Be Kind to One Another
It seemed to happen in slow motion, and yet I couldn’t find a reasonable solution in the moment. I was in a busy airport refilling my water bottle at the fountain. I heard a loud voice but couldn’t be sure whether it was coming from someone being loud and fun or loud and mean. In fact, I couldn’t even find the source of the booming voice for a few seconds. Airports are full of people jetting off to exotic vacations, and sometimes the boisterous voices I hear are simply those of friends and family members who are excited to be escaping the stresses of real life for a while.
A few seconds later, though, I realized this loud voice wasn’t a ‘can’t wait to hit the beach’ kind of voice. This was a callous voice, a cruel one. And it came from what looked like a father to his pre-teen daughter. I heard it louder now as they got closer. “Think, think, think! What are you stupid or something?” At that point, he poked her on top of her head not in a powerful way that might hurt her physically, but, rather, in an emotional way that may hurt her for years to come.
“Be kind to one another.”
This is how Ellen DeGeneres closes her talk show every single day. I’ve always thought it’s such a cool way to close the show, and I think of myself as a kind person. As I watched the malicious way this father communicated with his daughter, though, I seemed stuck in the moment. I looked at a woman standing near me, and we gave each other looks that said, “Poor girl. How unfortunate. I can’t believe this is happening.” And neither of us moved.
This incident happened three weeks ago, and I still find myself thinking about it. Was there a way I could have helped in that moment? Was there something I could have said to the dad in his heightened state that would have helped deescalate the situation? I can’t be sure.
What I can be sure of is that there ARE ways we can actually work on being kind. Every day. Without fail. Even in difficult situations when the other person isn’t being very kind.
1. Show empathy.
We know what it means- the ability to understand and share the feelings of another- and we know we should empathize with others. But do we do it? Or do we look at a situation, listen to a person’s comments, watch how a person behaves, and make instant judgments about that person? When I find myself in less-than-pleasant situations, I try to look at it from the other person’s point of view. With the angry dad, I’ve wondered if his daughter had done something that could have harmed her, and her dad was reacting out of fear for what might have happened to his precious offspring.
2. Slow down.
We are a society of people on hamster wheels. We have too much to do and not enough time to get it all done. So when someone else slides into the parking spot we’ve been scooting down the lane to get to, kindness isn’t the first thing that comes to mind. Slow down. Take a breath. Actually tell yourself that parker isn’t out to get you. He was just in the same boat you’re in- the boat of needing to park!

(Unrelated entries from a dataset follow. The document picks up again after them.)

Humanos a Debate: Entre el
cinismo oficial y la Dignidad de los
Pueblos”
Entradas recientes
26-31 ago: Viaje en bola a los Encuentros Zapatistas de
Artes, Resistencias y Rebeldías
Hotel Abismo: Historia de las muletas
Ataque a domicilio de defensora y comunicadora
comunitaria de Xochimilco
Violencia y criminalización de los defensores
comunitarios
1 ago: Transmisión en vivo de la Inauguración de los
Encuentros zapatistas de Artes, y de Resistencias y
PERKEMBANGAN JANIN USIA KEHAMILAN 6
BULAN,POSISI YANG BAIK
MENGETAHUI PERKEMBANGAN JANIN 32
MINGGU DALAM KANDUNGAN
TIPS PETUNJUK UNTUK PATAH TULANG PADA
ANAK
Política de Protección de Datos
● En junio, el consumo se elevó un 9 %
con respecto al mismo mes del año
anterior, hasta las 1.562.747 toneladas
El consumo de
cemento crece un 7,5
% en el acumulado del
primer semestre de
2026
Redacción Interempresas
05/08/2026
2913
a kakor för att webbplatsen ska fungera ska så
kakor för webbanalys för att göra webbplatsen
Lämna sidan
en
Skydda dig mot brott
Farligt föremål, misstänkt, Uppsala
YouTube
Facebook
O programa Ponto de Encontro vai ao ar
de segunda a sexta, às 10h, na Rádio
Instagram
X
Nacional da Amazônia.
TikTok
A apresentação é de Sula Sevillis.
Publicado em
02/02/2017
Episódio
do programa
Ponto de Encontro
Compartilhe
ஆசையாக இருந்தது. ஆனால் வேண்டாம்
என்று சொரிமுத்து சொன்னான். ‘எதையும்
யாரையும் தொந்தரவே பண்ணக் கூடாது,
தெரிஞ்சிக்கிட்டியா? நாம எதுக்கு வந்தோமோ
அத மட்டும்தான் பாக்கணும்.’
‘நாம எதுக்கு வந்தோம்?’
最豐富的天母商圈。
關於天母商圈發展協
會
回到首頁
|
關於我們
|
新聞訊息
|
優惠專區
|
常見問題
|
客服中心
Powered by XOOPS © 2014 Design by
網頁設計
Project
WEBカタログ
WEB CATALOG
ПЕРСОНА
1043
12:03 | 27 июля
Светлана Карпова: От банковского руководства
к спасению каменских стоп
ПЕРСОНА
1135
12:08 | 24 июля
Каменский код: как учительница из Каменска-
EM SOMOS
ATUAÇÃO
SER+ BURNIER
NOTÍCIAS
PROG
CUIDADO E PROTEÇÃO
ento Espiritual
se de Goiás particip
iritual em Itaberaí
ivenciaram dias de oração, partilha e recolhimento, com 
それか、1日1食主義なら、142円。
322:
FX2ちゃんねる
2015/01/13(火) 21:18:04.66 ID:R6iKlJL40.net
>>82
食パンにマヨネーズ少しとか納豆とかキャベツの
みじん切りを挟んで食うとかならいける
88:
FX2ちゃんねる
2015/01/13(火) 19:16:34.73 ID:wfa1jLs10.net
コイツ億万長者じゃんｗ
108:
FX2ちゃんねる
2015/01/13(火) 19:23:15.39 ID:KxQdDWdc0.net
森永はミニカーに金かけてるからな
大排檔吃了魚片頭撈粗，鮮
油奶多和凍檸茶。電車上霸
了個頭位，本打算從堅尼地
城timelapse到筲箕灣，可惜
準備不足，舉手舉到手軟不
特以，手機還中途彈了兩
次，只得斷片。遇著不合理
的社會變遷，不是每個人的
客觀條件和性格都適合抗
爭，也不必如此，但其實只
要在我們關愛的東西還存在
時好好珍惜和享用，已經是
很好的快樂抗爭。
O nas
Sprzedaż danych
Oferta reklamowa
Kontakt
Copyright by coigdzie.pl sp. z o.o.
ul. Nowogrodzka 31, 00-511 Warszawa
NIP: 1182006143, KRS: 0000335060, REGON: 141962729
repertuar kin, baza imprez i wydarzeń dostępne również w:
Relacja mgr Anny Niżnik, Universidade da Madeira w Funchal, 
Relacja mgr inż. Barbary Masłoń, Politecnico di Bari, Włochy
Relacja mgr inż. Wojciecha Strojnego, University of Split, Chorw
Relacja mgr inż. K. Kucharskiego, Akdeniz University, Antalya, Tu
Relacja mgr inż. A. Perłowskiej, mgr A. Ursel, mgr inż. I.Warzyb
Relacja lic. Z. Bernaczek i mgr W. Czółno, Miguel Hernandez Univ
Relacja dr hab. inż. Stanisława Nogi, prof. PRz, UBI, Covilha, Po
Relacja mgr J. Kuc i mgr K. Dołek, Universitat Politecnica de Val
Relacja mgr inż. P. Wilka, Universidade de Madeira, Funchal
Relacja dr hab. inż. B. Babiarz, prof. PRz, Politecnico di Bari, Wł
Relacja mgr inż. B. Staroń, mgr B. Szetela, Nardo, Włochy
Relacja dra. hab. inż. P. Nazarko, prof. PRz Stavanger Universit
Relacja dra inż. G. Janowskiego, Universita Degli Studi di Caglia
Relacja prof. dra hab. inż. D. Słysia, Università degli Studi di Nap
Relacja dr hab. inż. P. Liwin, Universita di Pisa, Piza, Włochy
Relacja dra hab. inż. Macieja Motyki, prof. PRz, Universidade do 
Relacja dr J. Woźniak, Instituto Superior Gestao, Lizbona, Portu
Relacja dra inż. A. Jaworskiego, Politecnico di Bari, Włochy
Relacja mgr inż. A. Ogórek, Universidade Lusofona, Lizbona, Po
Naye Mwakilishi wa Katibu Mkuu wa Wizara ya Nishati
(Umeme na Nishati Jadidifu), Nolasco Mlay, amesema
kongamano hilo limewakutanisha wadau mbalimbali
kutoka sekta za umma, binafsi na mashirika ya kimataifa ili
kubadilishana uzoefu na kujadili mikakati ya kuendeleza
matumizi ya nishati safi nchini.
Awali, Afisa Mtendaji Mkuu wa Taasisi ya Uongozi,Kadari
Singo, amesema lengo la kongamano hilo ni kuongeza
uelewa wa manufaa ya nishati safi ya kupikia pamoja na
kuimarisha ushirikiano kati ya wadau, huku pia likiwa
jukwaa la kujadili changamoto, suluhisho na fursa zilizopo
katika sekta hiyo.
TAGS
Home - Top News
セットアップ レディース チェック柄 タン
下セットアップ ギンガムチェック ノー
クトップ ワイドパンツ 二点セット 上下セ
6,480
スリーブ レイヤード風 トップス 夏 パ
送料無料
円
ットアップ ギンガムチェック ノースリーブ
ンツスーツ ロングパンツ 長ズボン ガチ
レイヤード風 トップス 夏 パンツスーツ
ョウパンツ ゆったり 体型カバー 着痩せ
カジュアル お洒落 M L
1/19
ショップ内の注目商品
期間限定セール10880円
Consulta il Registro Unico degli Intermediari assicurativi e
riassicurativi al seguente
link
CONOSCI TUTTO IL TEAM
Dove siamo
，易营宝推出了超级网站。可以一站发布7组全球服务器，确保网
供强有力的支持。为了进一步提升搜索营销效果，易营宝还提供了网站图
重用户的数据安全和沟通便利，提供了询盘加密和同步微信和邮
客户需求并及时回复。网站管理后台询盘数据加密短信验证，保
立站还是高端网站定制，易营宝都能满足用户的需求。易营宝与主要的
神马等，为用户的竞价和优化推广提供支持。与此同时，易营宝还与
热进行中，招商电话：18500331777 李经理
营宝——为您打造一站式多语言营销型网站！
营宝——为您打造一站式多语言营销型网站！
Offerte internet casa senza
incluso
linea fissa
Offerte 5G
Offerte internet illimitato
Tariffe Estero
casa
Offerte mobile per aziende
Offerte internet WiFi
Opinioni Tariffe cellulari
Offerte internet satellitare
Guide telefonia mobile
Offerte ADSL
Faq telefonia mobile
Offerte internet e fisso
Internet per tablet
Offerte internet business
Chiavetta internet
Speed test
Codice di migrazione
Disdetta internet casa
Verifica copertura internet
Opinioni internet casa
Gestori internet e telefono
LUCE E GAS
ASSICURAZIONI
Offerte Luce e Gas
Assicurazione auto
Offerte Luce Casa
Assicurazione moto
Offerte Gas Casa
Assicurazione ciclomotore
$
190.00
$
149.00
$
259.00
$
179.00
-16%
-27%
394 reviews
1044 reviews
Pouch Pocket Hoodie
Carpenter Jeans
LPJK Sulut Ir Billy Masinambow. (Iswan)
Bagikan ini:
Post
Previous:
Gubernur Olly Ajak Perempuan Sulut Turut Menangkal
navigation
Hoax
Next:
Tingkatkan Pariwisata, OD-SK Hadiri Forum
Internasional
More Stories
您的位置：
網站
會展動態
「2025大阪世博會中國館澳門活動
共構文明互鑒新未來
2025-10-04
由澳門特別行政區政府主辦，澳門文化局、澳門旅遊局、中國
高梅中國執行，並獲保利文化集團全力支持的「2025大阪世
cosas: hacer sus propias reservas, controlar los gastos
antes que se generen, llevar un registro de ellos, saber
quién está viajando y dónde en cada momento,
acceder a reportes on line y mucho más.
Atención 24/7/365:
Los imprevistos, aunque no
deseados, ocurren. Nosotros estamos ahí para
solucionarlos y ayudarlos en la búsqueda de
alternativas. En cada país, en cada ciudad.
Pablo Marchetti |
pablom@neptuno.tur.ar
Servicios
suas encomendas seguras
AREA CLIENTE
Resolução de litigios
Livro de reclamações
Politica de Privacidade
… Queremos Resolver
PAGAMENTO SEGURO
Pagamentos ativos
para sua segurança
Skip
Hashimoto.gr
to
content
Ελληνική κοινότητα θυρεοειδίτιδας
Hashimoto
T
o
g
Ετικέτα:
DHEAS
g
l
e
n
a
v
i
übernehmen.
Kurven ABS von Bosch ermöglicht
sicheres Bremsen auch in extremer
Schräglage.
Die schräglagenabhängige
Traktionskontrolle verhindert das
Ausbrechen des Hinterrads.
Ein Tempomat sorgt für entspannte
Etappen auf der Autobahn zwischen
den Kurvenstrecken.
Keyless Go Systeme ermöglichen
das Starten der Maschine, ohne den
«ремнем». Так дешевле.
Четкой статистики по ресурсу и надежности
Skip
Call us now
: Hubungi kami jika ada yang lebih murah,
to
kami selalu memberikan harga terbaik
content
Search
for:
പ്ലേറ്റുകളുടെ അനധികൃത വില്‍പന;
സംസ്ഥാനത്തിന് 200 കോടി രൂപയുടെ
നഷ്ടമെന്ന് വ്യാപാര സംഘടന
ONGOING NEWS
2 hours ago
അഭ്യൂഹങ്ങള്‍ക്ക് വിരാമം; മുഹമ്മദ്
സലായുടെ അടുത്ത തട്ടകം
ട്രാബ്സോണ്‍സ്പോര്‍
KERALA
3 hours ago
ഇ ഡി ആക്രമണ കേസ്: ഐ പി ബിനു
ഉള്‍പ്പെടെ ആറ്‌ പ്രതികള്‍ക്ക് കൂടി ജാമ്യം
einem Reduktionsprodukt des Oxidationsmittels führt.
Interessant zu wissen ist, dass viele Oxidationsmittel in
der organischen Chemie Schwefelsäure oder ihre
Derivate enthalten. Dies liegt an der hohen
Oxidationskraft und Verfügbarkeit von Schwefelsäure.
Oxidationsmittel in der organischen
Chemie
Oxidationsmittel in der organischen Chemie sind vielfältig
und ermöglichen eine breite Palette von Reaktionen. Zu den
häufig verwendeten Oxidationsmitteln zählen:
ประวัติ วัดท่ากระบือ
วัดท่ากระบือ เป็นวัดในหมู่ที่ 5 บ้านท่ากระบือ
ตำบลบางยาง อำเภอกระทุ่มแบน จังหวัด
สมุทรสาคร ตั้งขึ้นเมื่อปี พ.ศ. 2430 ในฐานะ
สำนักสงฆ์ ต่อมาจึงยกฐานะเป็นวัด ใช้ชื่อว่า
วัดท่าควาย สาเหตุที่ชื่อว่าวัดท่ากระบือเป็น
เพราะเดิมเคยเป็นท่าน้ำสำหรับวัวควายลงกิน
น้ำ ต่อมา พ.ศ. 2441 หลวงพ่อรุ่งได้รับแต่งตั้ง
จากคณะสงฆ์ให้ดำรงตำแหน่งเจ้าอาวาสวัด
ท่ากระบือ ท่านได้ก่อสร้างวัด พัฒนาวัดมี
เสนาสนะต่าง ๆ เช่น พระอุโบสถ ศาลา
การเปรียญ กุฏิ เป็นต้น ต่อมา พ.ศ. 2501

3. Assume best intentions.
Sticking with that parking space example, many of us tend to jump to conclusions and think others are purposely messing with our mojo! We make assumptions that others are out to harm us in some way. On the flip side, people who exhibit kindness consistently assume not that others are out to get them but rather that others do indeed have good intentions. As an empowerment coach and trainer, I am asked frequently how I can let some behaviors go, how I can assume people really do have the best intentions. I often reply with questions. If you assume worst intentions in others, is it helping you live the life you really want to be living? Is flying off the handle at someone else allowing you to be the person you want to be? Does it make the situation better by assuming the worst?
Because I experienced the incident in the airport with the father and daughter, I’ve taken time to consider how to handle a situation like this in the future. The bottom line is when we are kind, we show others we care. And when others sense that genuine care, concern, and kindness, they see the person we are at our core. So make it a mission to be kind to one another. Always.